The sounds of wildlife are my favorites in the garden. Any type of pond or waterfall with some plants growing in or adjacent will attract tree frogs. Buzzing insects collect nectar and pollinate flowers. My two simple birdbaths are a magnet for varied thrush, spotted towhees, chickadees, warblers, kinglets and goldfinches. The rest of their time they are performing expert insect control elsewhere in my garden .Hummingbirds are frequent visitors as they fight for territory and feed on spiders and nectar rich flowers.

Let your garden to make music.

San Francisco Flower & Garden Show 2012

Every year after attending the San Francisco Flower & Garden Show I'm exhilarated by the creativity of the display gardens  and the fresh use of familiar plants. Don't even get me started on the new plant introductions I want to use in my next landscape design. This year the world-class show celebrated its 25th anniversary.

A Flower and Garden Show is a huge and complex production. Creating the 20 display gardens is a demanding task and planning for them begins many months before the show opens. By the night before the show opens 1,200 cubic yards of sawdust and mulch ( that's about 150 dump truck loads ) have been spread and 280,000 pounds of rock stacked in undulating walls and water features.

The flowers and plants for the garden come from all up and down the West Coast. Many plants are forced into early bloom for the show as Mother Nature doesn't always cooperate. Even flowering trees are sometimes kept in greenhouses so that their buds can be timed to open the week of the show. It's not a perfect science. One display garden creator who garnered 5 awards told me that hundreds of daffodils she had planned to use in her garden bloomed a week early due to warm weather. 

This year the theme of the show was "Gardens for a Green Earth". There were tips for edible gardening at home including containers for herbs and veggies on the patio and small space gardening, too. One of my favorite gardens combined tomato and flowering vines cascading over the edge of a stone vaneer wall.  Raised vegetable boxes bordered the deck for easy access and a stone water fall splashed into a huge half oak barrel.

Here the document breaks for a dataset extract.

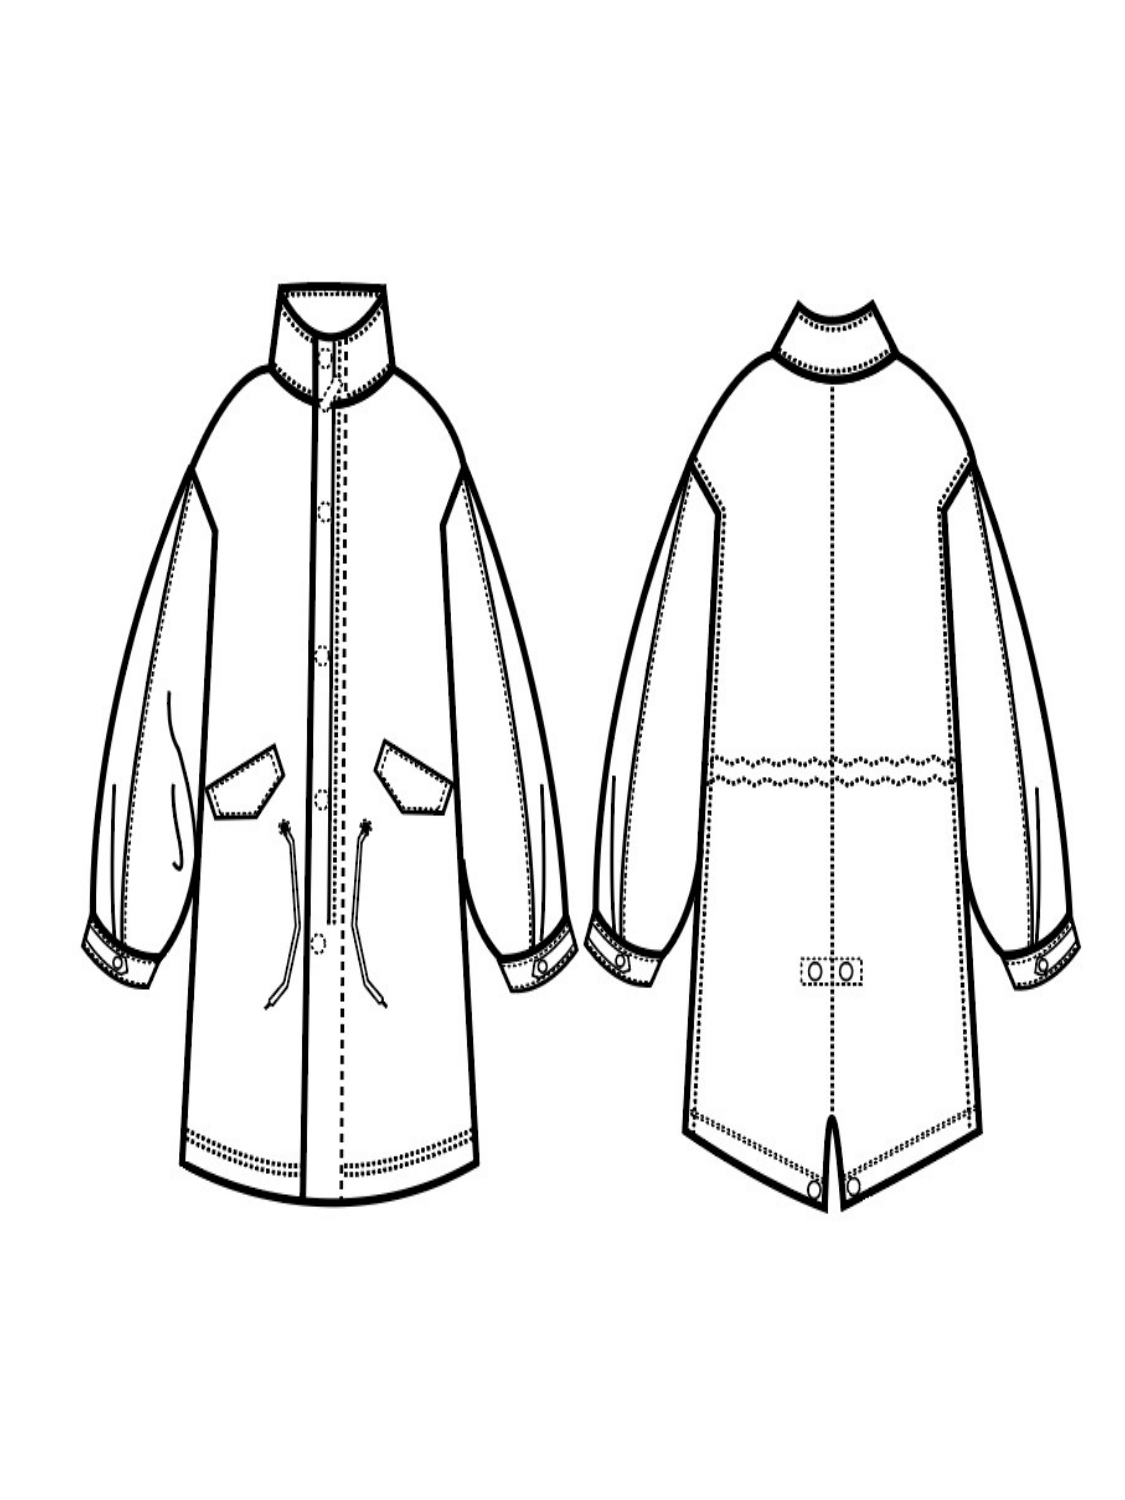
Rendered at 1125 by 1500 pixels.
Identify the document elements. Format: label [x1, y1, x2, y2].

picture [1, 206, 1125, 1247]
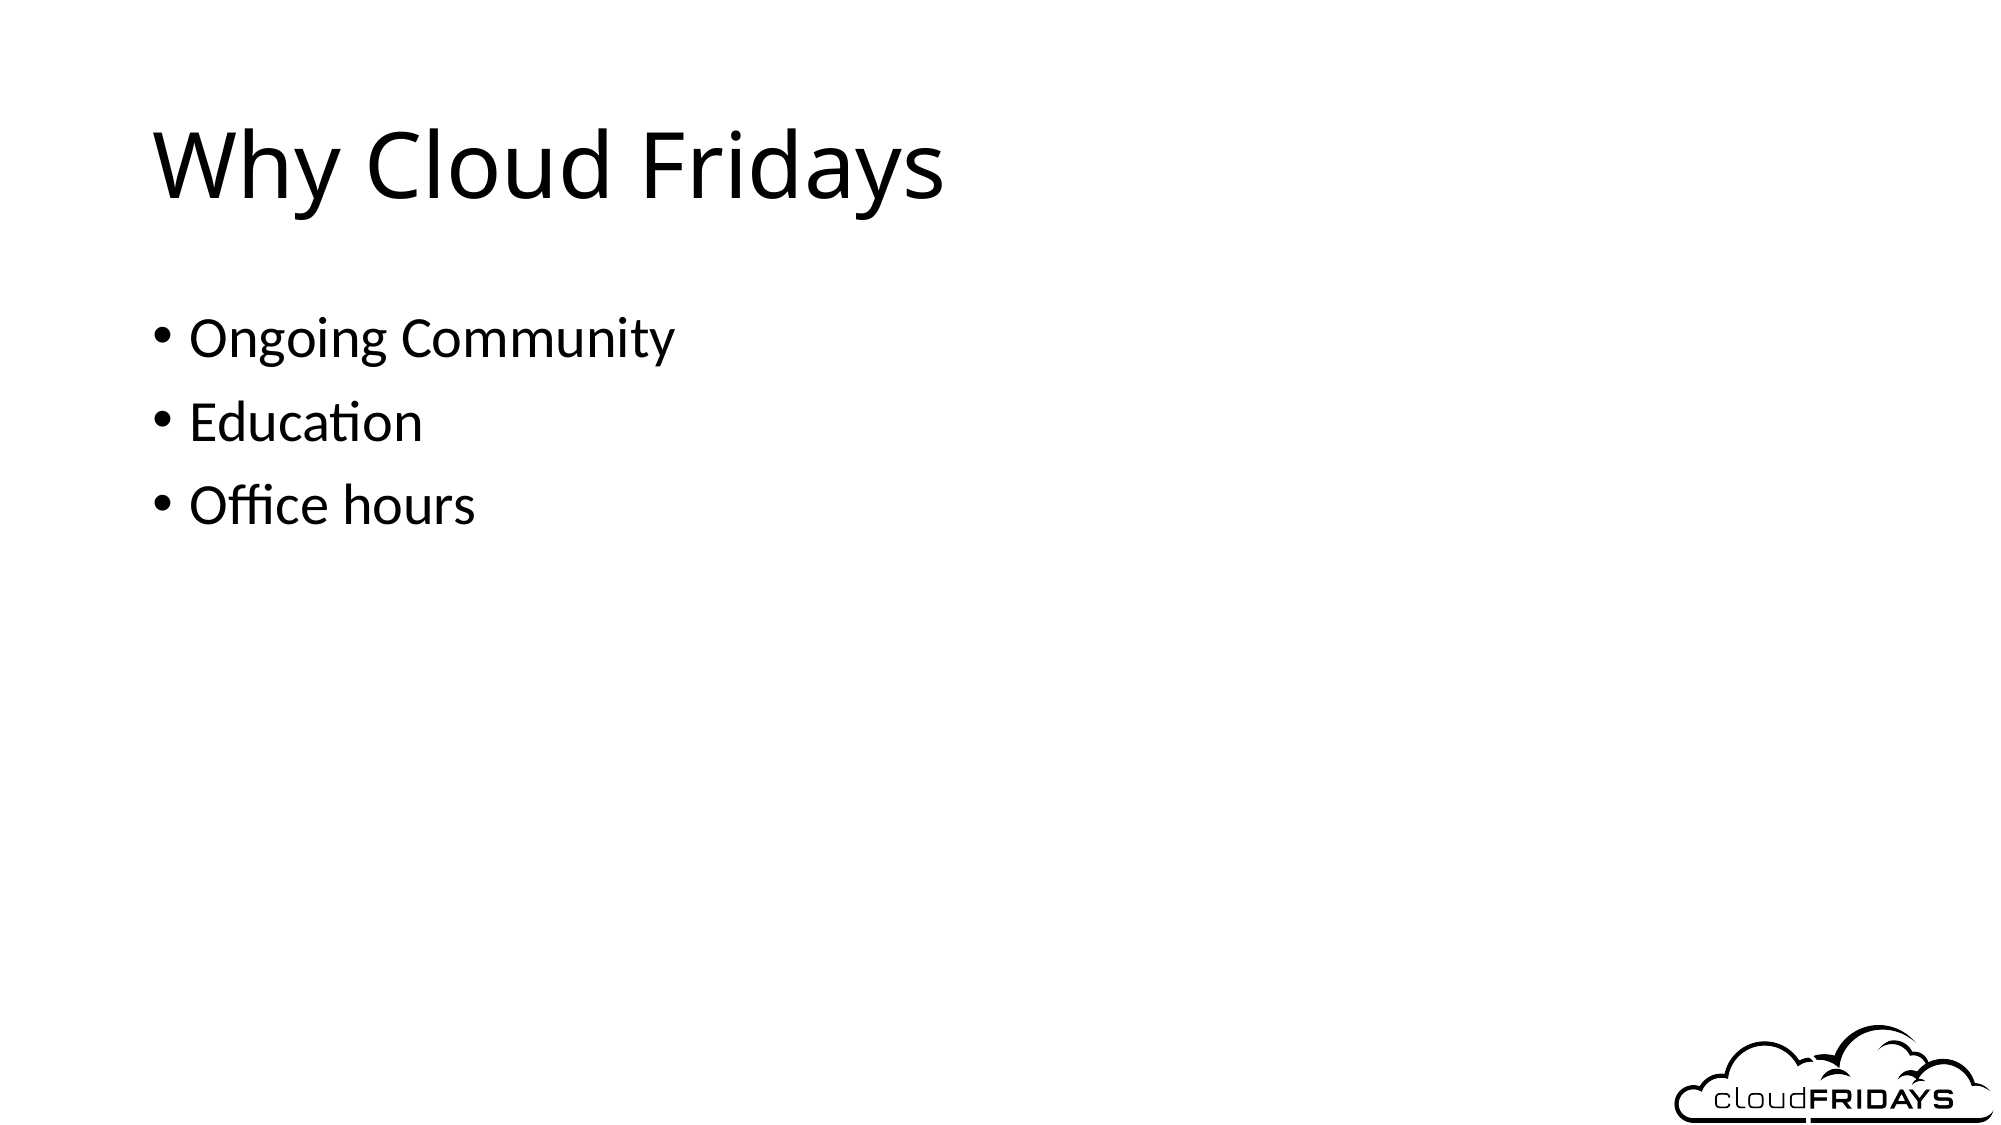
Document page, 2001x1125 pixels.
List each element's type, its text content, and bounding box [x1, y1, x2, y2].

Another interesting garden was the Low Impact Bay Friendly Garden. Modern in design, this low water-use garden featured tall raised beds surrounding a pervious concrete stepping stone patio set in a gravel base. Pervious concrete is said to be able to take in storm water a a rapid rate of over 5 gallons per minute per square foot of surface area. That far exceeds the flow rate needed to prevent runoff in even the most severe rain events.
The rainwater is temporarily stored in the course gravel layer underneath while it is allowed to naturally percolate into the underlying soil. This could be a good solution to solve site drainage problems.

Most of the display gardens featured water in them. Some were large affairs with cascading boulders while others were small and understated. In one, a length of copper tubing delivered a shower of drops in front of an aged corrugated iron panel. Another consisted of a simple stacked flagstone ledger waterfall flowing into a flagstone pond- a DIY project?  Even used tires were used as the base for the flagstone edging around a pond although frankly, I couldn't picture this water feature in anybody's backyard. One I did like was a simple flume of water pouring into a small metal rectangle lined with Mexican black pebbles. A little feature with lots of impact.

Fire pits were prevalent, too. From ornate fireplaces to glass filled affairs to simple metal rounds filled with cobbles outdoor living is enhanced with fire and water.

I had to laugh when a man asked me at one of the gardens what I was taking a picture of.  Well, I explained, I take photos of paths and steps and how they're put together and the materials they're made of for future reference. "Oh, that's a good idea" he said, and started taking pictures, too. All in a day at the San Francisco Flower and Garden Show.